Directions for this task
The answer must consist of each line below that contains the string "linejoin".

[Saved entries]
*** Begin section ***

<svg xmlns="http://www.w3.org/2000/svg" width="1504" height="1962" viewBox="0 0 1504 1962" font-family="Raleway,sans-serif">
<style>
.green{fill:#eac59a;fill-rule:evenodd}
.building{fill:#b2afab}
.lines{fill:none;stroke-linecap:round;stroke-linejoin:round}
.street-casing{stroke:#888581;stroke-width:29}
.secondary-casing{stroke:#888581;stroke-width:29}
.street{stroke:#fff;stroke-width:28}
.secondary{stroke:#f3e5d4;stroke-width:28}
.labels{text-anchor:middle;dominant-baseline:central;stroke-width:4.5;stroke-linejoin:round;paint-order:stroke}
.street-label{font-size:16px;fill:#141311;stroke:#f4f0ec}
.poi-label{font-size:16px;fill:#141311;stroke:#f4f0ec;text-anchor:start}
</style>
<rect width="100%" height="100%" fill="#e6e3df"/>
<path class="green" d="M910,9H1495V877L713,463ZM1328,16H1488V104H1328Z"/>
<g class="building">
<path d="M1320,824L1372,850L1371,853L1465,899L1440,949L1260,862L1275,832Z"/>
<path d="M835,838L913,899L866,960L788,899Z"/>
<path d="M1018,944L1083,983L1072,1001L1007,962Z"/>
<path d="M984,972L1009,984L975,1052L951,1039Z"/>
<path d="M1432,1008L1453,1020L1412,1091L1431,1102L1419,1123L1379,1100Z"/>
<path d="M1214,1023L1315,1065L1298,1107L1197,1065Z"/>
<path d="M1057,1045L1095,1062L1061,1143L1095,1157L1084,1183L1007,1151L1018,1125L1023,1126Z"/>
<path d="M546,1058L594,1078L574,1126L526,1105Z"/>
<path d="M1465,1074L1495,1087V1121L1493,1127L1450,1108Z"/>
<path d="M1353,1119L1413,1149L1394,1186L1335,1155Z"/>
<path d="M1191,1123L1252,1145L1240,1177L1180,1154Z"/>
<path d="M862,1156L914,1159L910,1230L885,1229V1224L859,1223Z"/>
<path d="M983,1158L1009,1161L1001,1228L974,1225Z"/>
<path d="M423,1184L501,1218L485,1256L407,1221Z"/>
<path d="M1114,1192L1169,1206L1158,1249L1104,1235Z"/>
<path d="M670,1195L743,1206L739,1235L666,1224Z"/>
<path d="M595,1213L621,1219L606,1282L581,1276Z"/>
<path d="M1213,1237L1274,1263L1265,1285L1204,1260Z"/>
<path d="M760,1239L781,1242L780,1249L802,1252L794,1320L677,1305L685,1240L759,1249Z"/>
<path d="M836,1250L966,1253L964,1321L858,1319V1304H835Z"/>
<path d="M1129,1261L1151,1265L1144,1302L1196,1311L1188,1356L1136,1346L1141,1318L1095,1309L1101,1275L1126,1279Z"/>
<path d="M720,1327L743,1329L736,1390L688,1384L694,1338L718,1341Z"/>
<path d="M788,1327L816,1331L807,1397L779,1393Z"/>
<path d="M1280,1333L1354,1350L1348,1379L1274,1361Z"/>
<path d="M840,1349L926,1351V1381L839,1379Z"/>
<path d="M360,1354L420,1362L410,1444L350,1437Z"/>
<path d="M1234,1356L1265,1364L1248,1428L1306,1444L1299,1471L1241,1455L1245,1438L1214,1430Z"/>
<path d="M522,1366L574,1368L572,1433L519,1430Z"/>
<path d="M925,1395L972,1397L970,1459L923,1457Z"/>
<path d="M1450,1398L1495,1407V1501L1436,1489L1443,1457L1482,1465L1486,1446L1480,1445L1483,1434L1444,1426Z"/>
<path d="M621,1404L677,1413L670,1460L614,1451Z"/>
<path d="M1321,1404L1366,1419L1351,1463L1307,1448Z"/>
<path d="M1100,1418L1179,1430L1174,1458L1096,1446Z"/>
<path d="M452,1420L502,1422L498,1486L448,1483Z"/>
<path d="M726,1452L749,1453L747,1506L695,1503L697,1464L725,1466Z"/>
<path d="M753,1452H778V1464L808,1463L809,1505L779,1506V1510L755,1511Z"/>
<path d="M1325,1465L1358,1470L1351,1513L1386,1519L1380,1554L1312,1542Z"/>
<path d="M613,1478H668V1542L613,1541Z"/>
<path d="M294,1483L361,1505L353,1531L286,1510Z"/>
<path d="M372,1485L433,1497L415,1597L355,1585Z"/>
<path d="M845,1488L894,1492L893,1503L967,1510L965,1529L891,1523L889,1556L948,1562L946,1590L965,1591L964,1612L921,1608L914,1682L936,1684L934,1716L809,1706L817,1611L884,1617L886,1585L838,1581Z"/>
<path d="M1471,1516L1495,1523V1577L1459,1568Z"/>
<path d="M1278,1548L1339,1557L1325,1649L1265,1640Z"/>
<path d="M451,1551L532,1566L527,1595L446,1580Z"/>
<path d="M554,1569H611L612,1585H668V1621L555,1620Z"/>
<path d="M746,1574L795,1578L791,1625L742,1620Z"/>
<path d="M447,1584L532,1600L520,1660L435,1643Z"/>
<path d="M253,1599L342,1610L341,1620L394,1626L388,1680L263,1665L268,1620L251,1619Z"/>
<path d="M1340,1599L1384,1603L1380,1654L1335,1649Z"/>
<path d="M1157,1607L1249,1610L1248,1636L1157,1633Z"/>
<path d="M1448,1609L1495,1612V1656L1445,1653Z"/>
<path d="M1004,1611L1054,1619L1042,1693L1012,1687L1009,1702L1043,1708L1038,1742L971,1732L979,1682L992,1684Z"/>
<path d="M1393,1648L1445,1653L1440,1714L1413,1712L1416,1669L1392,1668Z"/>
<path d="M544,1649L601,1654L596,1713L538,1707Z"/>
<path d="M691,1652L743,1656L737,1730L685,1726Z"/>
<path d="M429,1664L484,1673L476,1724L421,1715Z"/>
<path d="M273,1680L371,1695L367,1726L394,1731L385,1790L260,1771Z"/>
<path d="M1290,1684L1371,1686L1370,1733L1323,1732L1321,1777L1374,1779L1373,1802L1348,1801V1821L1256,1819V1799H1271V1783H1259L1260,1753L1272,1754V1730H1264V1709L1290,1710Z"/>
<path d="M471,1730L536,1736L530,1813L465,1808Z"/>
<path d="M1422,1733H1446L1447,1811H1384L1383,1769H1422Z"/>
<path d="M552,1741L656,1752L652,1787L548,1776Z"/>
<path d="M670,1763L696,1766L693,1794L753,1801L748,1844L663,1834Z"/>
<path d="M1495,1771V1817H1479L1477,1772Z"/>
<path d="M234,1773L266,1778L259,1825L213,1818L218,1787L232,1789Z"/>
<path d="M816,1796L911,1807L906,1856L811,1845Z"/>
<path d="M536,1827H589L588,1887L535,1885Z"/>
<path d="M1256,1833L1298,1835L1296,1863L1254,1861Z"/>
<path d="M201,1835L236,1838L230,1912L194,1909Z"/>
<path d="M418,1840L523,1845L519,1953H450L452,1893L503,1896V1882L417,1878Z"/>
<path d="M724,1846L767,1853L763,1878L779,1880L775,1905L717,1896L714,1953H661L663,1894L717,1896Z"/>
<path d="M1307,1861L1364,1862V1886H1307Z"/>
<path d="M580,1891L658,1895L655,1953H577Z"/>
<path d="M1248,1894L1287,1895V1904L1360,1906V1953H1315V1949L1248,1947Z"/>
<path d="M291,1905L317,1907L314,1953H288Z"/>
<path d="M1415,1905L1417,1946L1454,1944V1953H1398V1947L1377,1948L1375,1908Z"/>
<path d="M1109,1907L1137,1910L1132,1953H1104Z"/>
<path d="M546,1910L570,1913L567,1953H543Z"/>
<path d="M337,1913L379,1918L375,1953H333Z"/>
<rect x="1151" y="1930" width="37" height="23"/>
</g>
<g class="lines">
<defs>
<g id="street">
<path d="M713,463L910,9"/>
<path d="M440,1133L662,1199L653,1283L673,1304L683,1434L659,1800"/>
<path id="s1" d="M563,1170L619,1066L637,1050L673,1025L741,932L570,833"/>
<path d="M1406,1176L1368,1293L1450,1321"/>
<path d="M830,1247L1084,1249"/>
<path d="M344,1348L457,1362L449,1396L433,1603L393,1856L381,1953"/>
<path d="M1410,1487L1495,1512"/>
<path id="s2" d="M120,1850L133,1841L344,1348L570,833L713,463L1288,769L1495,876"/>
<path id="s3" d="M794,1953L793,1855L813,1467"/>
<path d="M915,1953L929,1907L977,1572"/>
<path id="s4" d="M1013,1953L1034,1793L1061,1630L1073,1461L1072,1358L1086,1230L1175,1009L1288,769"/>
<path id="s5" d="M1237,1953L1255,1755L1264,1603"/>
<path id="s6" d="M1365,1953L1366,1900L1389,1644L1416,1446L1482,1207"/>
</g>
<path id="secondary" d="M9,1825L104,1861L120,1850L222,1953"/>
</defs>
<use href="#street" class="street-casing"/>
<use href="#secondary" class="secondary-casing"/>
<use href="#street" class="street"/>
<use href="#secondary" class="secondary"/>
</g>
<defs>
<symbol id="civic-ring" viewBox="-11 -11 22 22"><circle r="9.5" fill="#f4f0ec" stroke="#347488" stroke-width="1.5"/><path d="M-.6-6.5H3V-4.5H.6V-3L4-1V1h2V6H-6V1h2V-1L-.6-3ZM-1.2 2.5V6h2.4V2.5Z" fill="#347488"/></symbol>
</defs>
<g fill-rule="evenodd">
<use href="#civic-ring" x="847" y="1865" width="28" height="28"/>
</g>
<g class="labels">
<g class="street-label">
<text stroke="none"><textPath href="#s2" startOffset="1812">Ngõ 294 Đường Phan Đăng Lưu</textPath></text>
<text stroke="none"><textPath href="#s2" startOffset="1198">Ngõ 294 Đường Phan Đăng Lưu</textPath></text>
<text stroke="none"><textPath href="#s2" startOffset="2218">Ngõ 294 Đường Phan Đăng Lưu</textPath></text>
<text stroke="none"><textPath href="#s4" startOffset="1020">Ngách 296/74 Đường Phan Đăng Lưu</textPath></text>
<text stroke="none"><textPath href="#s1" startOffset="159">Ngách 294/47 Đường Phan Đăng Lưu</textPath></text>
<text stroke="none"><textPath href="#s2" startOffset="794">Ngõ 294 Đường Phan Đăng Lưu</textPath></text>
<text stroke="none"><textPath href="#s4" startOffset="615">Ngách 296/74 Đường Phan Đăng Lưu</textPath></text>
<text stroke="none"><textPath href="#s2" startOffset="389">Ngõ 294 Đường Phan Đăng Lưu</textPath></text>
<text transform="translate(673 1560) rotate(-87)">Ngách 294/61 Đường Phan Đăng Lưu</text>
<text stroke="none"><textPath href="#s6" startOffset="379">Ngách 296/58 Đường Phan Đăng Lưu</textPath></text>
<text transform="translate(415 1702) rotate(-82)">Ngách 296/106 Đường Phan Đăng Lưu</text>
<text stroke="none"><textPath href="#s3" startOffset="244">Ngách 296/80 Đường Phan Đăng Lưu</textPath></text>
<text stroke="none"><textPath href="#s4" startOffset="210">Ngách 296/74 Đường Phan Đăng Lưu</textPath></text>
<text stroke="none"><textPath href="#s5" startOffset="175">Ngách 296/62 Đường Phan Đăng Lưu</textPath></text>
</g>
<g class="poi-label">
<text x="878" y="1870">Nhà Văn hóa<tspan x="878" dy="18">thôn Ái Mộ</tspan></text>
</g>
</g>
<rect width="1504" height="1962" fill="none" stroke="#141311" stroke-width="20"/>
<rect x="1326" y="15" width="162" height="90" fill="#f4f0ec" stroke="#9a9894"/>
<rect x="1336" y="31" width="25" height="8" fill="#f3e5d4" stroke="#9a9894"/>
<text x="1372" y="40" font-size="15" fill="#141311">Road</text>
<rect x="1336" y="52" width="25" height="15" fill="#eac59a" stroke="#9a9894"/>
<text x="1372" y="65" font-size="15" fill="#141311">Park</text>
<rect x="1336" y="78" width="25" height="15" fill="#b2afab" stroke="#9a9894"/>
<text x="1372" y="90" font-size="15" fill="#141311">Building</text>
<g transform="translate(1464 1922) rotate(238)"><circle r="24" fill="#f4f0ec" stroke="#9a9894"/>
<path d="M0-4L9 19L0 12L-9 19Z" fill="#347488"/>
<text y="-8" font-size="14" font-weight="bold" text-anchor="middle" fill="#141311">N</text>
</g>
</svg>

*** End section ***

Response
.lines{fill:none;stroke-linecap:round;stroke-linejoin:round}
.labels{text-anchor:middle;dominant-baseline:central;stroke-width:4.5;stroke-linejoin:round;paint-order:stroke}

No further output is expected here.